The narrator of the story answers a phone call one morning from a man named Tony. She does not know this man, and yet he tells her, “There is a certain thing which you and I alone know.” He is a smooth talker, kind even, and the narrator entertains his conversation, unsure of where it’s going. Even so, she feels uneasy conversing with him, and when she eventually gets fed up with his games and asks just what it is that he wants, he tells her. “I see that the certain thing alluded to by the warmth of his voice is a secret not of the past, but, with my acquiescence, of the near future,” the narrator says. Rightfully put off by Tony’s lewd request, she hangs up on him, but the feeling of discomfort she has gotten from just their brief, verbal interaction leaves her feeling uneasy.

This inappropriate phone call forces the narrator to remember all of the other times she and the other women around her have been subjected to the violent sexual behaviors of men.

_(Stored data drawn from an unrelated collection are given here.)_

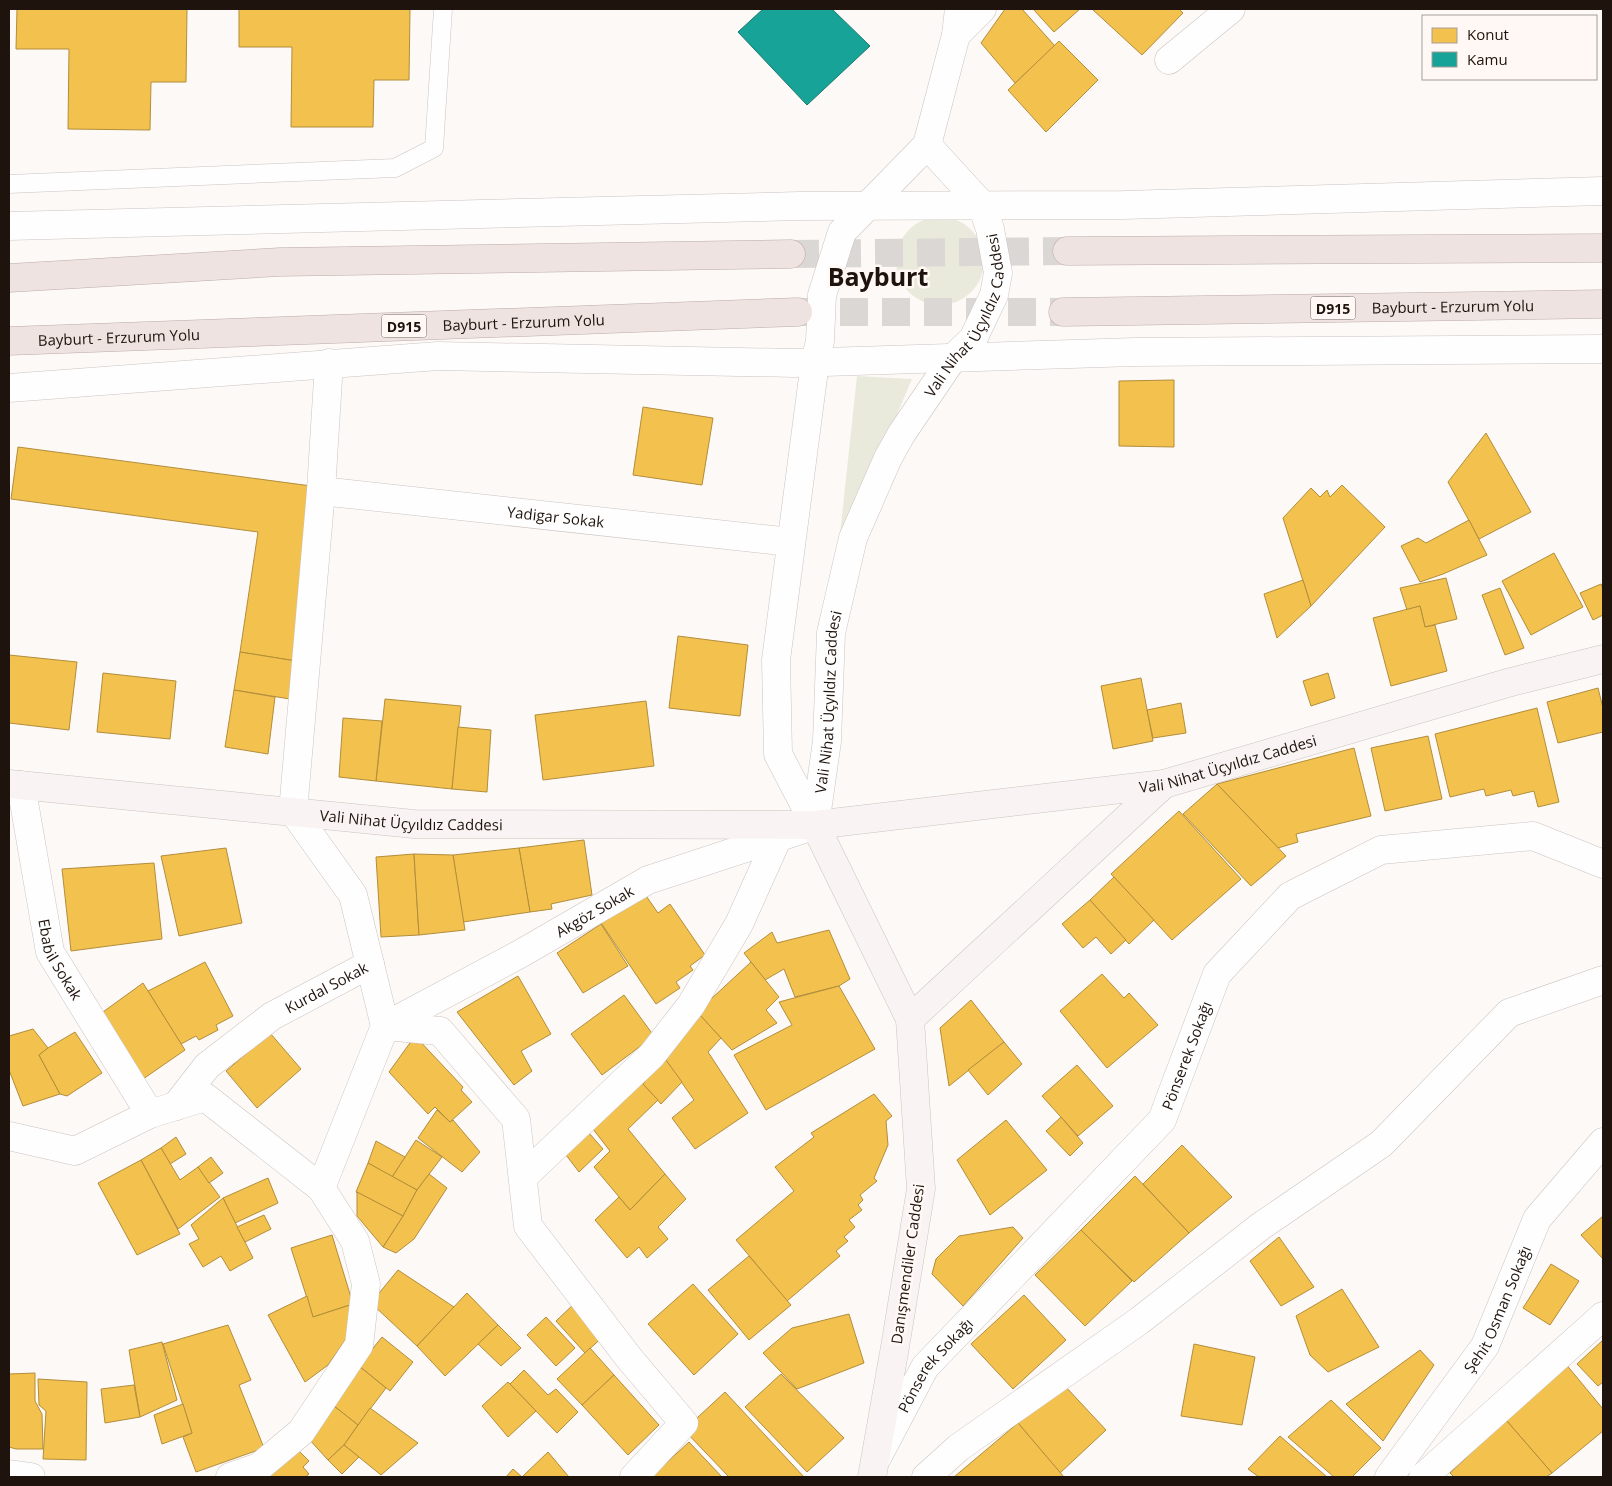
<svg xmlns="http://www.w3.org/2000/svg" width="1612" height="1486" font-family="'Open Sans',sans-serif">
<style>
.green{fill:#e9eadc}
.homes{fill:#f2c14e;stroke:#b38d3a}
.public{fill:#17a398;stroke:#19786e}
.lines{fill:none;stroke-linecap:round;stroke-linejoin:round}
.trunk-tunnel{stroke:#dbd7d4;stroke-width:28;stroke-dasharray:28 14;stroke-linecap:butt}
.service-casing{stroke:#ccc4c0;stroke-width:19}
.minor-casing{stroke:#ccc4c0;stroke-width:29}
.tertiary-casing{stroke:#ccc4c0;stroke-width:29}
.secondary-casing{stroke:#ccc4c0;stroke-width:29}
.trunk-casing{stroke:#bcaba7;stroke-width:29}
.service{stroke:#fffefe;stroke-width:18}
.minor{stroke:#fffefe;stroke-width:28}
.tertiary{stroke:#fffefe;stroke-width:28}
.secondary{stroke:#f9f4f3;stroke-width:28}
.trunk{stroke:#eee3e0;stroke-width:28}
.labels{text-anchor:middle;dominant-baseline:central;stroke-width:5;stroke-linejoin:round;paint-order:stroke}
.shield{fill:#fff8f4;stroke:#625852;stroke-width:1}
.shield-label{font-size:14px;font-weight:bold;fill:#1f140d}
.street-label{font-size:15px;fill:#1f140d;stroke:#fff8f4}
.town-label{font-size:25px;font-weight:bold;fill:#1f140d;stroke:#fff8f4}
</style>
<rect width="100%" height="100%" fill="#fcf9f7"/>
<g class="green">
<circle cx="940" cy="261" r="44"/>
<path d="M857,376L912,379L838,553Z"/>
</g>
<g class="homes">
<path d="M17,9H187L186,82H151L150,130L68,129L69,49H16Z"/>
<path d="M239,9H410L409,80H374L373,127H291L292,47H239Z"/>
<path d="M1005,9H1022L1055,46L1015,83L981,43Z"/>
<path d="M1033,9H1080L1054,32Z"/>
<path d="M1092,9H1179L1183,13L1142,55Z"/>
<path d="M1059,41L1098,80L1046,132L1008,90Z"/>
<path d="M1174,380V447L1119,446V381Z"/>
<path d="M643,407L713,418L702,485L633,475Z"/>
<path d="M1486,433L1531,512L1479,539L1448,482Z"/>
<path d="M18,447L319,487L296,661L240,652L258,532L11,499Z"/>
<path d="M1342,485L1385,527L1311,606L1283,518L1311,488L1320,497L1327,490L1330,497Z"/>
<path d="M1469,520L1487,555L1443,574L1420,582L1401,546L1418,538L1426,543Z"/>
<path d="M1554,553L1583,607L1531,635L1502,581Z"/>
<path d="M1446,578L1457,619L1425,627L1420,606L1407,610L1400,588Z"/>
<path d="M1303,580L1311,606L1277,638L1264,594Z"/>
<path d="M1601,584L1603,589V615L1593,620L1580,593Z"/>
<path d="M1500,588L1524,648L1505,655L1482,595Z"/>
<path d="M1420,606L1425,627L1435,625L1447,671L1391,686L1373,618Z"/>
<path d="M678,636L748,645L740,716L669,708Z"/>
<path d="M240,652L296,661L290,699L234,690Z"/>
<path d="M9,655L77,662L69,730L9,723Z"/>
<path d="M103,673L176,681L170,739L97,732Z"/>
<path d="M1328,673L1335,698L1311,706L1303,681Z"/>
<path d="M1141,678L1153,741L1113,749L1101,686Z"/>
<path d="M1598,688L1603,708V732L1558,743L1547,702Z"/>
<path d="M234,690L275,697L268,754L225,747Z"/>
<path d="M385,699L461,706L452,789L376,781Z"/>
<path d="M646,701L654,766L543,780L535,715Z"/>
<path d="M1181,703L1186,733L1153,738L1147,710Z"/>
<path d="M1537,708L1559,802L1538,807L1534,791L1513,796L1511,790L1486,796L1484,789L1450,797L1435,734Z"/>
<path d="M343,718L382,721L376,781L339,777Z"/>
<path d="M458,727L491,730L487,792L452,789Z"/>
<path d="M1428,736L1442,799L1385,811L1371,748Z"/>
<path d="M1354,748L1371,816L1296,834L1298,842L1278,848L1217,784Z"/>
<path d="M1217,784L1286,856L1251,886L1183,814Z"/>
<path d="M1179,811L1241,879L1172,940L1111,874Z"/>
<path d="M584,840L592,895L551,904L552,909L530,912L519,848Z"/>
<path d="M226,848L242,923L179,936L161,856Z"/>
<path d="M519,848L530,912L463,922L453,855Z"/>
<path d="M414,854L419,935L381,937L376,857Z"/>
<path d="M414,854L453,855L465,930L419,935Z"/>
<path d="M154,863L162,939L71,951L62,869Z"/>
<path d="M1114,877L1154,920L1129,944L1090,900Z"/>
<path d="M642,890L658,913L670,904L705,955L690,966L693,970L676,982L680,988L656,1004L599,920Z"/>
<path d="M1090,900L1126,940L1111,954L1096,937L1083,948L1062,924Z"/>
<path d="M601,924L628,966L583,993L557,953Z"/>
<path d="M829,930L850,979L839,986L795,997L784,969L765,980L744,953L772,932L777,943Z"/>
<path d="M205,962L233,1016L216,1025L218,1030L199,1040L196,1036L181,1044L148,991Z"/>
<path d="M751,962L779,997L766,1010L777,1023L732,1050L697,1012Z"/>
<path d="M1102,974L1124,998L1129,993L1158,1025L1107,1068L1060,1011Z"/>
<path d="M518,976L551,1034L521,1051L532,1071L514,1085L457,1012Z"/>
<path d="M143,983L185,1050L143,1079L96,1017Z"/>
<path d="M839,986L875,1049L766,1110L734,1055L792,1025L779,1002Z"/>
<path d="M624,995L654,1036L602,1075L571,1034Z"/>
<path d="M971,1000L1004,1042L949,1086L940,1028Z"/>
<path d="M699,1014L721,1038L708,1052L748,1113L695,1149L672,1118L694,1100L663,1056Z"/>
<path d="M33,1029L48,1048L39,1055L60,1094L23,1106L9,1070V1036Z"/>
<path d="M75,1032L102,1073L67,1096L60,1094L39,1055L48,1048Z"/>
<path d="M270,1033L301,1069L257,1108L226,1071Z"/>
<path d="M415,1036L463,1087L461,1090L472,1102L450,1122L435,1107L428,1114L389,1072Z"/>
<path d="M1004,1042L1022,1064L988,1095L968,1070Z"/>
<path d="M663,1056L682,1082L661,1104L643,1084Z"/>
<path d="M1077,1065L1113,1106L1078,1136L1042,1096Z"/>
<path d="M640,1081L658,1100L628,1129L665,1174L630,1210L594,1167L610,1151L593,1129Z"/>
<path d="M874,1094L892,1116L886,1121L888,1145L874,1178L877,1181L860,1195L863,1200L858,1205L862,1210L849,1220L855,1227L844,1237L848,1241L836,1251L840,1256L787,1301L736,1240L794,1191L775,1167L814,1137L811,1133Z"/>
<path d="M437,1110L450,1122L453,1120L480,1152L462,1172L418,1138Z"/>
<path d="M1061,1117L1083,1143L1070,1156L1046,1131Z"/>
<path d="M1006,1120L1047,1170L990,1215L957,1160Z"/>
<path d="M589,1133L603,1149L579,1172L566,1155Z"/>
<path d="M176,1137L186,1154L170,1164L161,1148Z"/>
<path d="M416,1140L442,1157L417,1190L392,1177Z"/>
<path d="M376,1141L405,1157L392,1177L368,1163Z"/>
<path d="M1182,1145L1232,1197L1189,1233L1143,1184Z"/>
<path d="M161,1148L180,1180L198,1167L220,1197L178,1229L141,1160Z"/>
<path d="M211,1157L223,1173L209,1183L198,1167Z"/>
<path d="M141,1160L180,1234L137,1255L98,1183Z"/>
<path d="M368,1163L417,1190L403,1216L356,1192Z"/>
<path d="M429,1174L447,1188L414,1239L396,1253L383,1247L403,1216L417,1190Z"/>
<path d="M665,1174L686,1199L658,1227L668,1239L647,1258L639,1247L627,1258L595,1220L619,1197L630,1210Z"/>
<path d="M1135,1176L1189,1233L1134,1282L1081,1230Z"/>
<path d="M268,1178L278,1203L235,1223L223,1198Z"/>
<path d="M357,1192L403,1216L383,1247L357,1216Z"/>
<path d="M223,1198L253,1258L230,1271L221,1256L203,1267L189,1244L199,1239L191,1225Z"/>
<path d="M264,1215L271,1229L245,1242L237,1227Z"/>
<path d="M1603,1216V1259L1581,1235Z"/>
<path d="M1013,1227L1023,1238L963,1306L932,1274L936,1259L959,1236Z"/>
<path d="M1081,1230L1132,1281L1085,1326L1035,1275Z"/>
<path d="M332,1235L353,1304L313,1317L291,1248Z"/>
<path d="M1279,1237L1314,1287L1281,1306L1250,1261Z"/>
<path d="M749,1256L791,1305L749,1340L708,1290Z"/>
<path d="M1551,1264L1579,1281L1550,1325L1523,1308Z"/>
<path d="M398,1270L454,1307L417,1346L371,1303Z"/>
<path d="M693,1284L738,1334L694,1375L648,1324Z"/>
<path d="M1342,1289L1379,1347L1328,1372L1310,1355L1296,1316Z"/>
<path d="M467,1293L498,1325L445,1376L417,1346Z"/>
<path d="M1024,1295L1066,1340L1013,1389L971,1344Z"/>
<path d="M307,1296L313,1317L353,1304L348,1336L328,1365L305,1382L268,1315Z"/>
<path d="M575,1303L605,1335L585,1353L556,1321Z"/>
<path d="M849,1314L864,1363L797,1389L763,1353L792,1328Z"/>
<path d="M546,1317L575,1348L556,1366L527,1335Z"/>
<path d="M228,1325L251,1380L239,1385L264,1448L196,1472L183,1437L192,1433L163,1344Z"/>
<path d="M498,1325L521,1348L501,1366L478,1344Z"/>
<path d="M382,1337L413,1362L390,1391L359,1366Z"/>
<path d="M1603,1340V1382L1598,1386L1577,1364Z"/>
<path d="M162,1342L177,1400L140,1417L129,1350Z"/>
<path d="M1194,1344L1255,1357L1242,1425L1181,1416Z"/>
<path d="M590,1348L614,1375L582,1405L557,1379Z"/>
<path d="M1420,1350L1434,1365L1383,1441L1346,1404Z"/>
<path d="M1565,1363L1603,1409V1431L1552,1473L1506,1420Z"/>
<path d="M359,1366L386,1388L358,1425L334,1406Z"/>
<path d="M524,1370L548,1395L556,1389L578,1412L557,1433L510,1384Z"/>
<path d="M35,1373V1401L42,1414L43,1449H16L9,1447V1374Z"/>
<path d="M781,1374L844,1438L807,1472L745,1407Z"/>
<path d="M614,1375L659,1425L628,1455L582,1405Z"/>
<path d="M38,1379L87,1382L86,1460L43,1459L46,1411L39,1405Z"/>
<path d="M508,1382L536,1411L508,1437L482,1406Z"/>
<path d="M134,1385L140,1417L105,1423L101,1389Z"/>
<path d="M1064,1385L1106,1430L1060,1473L1018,1423Z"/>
<path d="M725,1392L804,1477H729L684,1430Z"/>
<path d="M1331,1400L1381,1448L1352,1477H1334L1288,1437Z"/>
<path d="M183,1404L192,1433L162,1444L154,1415Z"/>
<path d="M334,1406L358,1425L344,1445L328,1460L308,1438Z"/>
<path d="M370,1408L418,1443L381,1475L344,1445Z"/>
<path d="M1506,1420L1552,1473L1546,1477H1454L1450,1473Z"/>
<path d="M1018,1423L1064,1477H954Z"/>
<path d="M1280,1436L1327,1477H1259L1248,1469Z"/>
<path d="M689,1442L722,1477H651Z"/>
<path d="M344,1445L359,1457L342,1474L328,1460Z"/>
<path d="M295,1447L309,1461L303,1467L309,1474L305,1477H266Z"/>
<path d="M548,1452L569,1477H522Z"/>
<path d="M513,1469L522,1477H506Z"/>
</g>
<path class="public" d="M763,9H832L870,46L807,105L738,32Z"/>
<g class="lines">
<g class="trunk-tunnel">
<path d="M791,254L1067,251"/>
<path d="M798,312H1063"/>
</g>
<g class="service-casing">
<path id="service" d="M9,184L395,168L434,148L443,9"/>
</g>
<g class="minor-casing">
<g id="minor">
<path d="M956,35L982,9"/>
<path d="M1169,60L1231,9"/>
<path d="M9,226L799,206L1123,205L1603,191"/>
<path d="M9,388L438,356L794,363L1135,352L1603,349"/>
<path id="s1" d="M321,491L791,542"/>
<path id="s2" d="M21,785L50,952L150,1114"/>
<path d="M385,1026L440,1031L516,1119L528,1226L629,1358L684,1423L634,1477"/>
<path id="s3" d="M385,1026L520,954L648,880L810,827"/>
<path id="s4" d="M176,1106L207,1066L272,1016L370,964"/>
<path d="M9,1136L75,1151L150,1114L205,1097L321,1188L355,1241L366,1284L359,1345L301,1432L259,1467L230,1477"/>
<path d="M523,1177L652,1055L691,1005L739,924L778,837"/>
<path d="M321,1188L385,1026L353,895L293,811L321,491L329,363"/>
<path id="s5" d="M878,1456L925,1367L1162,1120L1217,974L1290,896L1381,850L1533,836L1603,864"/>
<path d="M9,1474L31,1477"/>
<path d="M926,1477L958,1448L1139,1321L1261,1226L1381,1144L1509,1013L1603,980"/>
<path id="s6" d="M1389,1477L1485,1346L1537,1219L1603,1142"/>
<path d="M1423,1477L1603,1316"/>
</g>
</g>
<g class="tertiary-casing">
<g id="tertiary">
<path d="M815,825L778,754L776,660L815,362L820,341L822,295L842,232L927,145L956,35L959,9"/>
<path id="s7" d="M815,825L827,741L831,633L853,538L888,458L902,433L953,358L973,339L994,295L998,273L990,229L982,205L927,145"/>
</g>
</g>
<g class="secondary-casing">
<g id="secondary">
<path id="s8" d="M9,784L414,824L815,825L1164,784L1511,682L1603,659"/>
<path d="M815,825L910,1019L921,1189L895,1347L872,1477"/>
<path d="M910,1019L1164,784"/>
</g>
</g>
<g class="trunk-casing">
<g id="trunk">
<path d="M1067,251L1603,248"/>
<path d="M9,278L280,262L791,254"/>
<path id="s9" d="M1063,312L1603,304"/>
<path id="s10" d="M9,341L798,312"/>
</g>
</g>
<use href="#service" class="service"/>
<use href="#minor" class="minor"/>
<use href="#tertiary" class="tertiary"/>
<use href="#secondary" class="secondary"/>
<use href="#trunk" class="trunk"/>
</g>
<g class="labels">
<g class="shield">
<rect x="1310.5" y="296.5" width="45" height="23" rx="4"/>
<rect x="381.5" y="314.5" width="45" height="23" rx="4"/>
</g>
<g class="shield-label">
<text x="1333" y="308">D915</text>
<text x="404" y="326">D915</text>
</g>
<g class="street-label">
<text stroke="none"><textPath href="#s9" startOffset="390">Bayburt - Erzurum Yolu</textPath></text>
<text stroke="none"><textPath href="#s7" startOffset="544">Vali Nihat Üçyıldız Caddesi</textPath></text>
<text stroke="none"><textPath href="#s10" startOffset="515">Bayburt - Erzurum Yolu</textPath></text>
<text stroke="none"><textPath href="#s10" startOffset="110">Bayburt - Erzurum Yolu</textPath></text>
<text stroke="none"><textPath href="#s1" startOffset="236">Yadigar Sokak</textPath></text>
<text stroke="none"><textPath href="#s7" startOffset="124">Vali Nihat Üçyıldız Caddesi</textPath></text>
<text stroke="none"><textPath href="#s8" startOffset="1226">Vali Nihat Üçyıldız Caddesi</textPath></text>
<text stroke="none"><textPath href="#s8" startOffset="404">Vali Nihat Üçyıldız Caddesi</textPath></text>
<text stroke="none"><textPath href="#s3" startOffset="239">Akgöz Sokak</textPath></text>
<text stroke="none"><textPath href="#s2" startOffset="180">Ebabil Sokak</textPath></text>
<text stroke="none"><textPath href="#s4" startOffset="194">Kurdal Sokak</textPath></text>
<text stroke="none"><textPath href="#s5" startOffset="512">Pönserek Sokağı</textPath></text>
<text transform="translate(907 1264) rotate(-82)">Danışmendiler Caddesi</text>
<text stroke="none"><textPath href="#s6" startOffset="201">Şehit Osman Sokağı</textPath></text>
<text stroke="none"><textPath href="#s5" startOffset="108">Pönserek Sokağı</textPath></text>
</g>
<g class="town-label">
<text x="878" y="276">Bayburt</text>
</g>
</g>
<rect width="1612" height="1486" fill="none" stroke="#1f140d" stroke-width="20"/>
<rect x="1422" y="15" width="175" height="65" fill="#fff8f4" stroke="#a59d98"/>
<rect x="1432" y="28" width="25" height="15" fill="#f2c14e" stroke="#a59d98"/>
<text x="1467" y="40" font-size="15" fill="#1f140d">Konut</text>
<rect x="1432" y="52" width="25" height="15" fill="#17a398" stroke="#a59d98"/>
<text x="1467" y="65" font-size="15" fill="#1f140d">Kamu</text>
</svg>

First there is the matter of her family member Mary who was nearly raped during an altercation in a parking lot. The man who attacked her “gave her a choice between one kiss and rape.” She chose the kiss, but when she went to report it to the police, she found that they did not take her assault seriously. She was promised that there would be extra patrol cars near where the incident had occurred, but Mary never saw any. Instead, she and her women friends were forced to find other, safer ways of getting around town. The narrator also remembers a man who flashed her from his car while she walked to work one morning, and notes that “there was the man in the theater with the groping hands. There was a man on the streetcar with insistent thighs.” The narrator lists all of her encounters with men invading her personal space to touch, grope, graze, and fondle parts of her without her permission. She worries about her sisters and whether Tony will come for them too. She wonders if she should call the police. In the end, though, she decides to do nothing—a powerful decision reflective of the level of seriousness with which society takes women’s stories.

When I first read “The High-Heeled Shoes, A Memoir,” I had to check to see when it had been written, so strangely contemporary was it that I almost couldn’t believe it belonged to the 1940s. And yet, of course it did—of course this sort of brazen sexual harassment has been going on for decades, centuries, forever. The problems of Yamamoto’s time are still the problems of today, and it is remarkable to think that we can pick up literature that is closer to being a century old than not and still see ourselves and our lives reflected within its pages.

I am in awe of Yamamoto. She is a woman who endured many hardships throughout her life, and yet she maintained a profound connection to the injustices of the world, making sure to carefully write about them in her work. And even though these problems of racial discrimination and sexism are still largely unsolved in today’s world, it is comforting to know that we have work like Yamamoto’s to relate to and to help guide us towards a future light.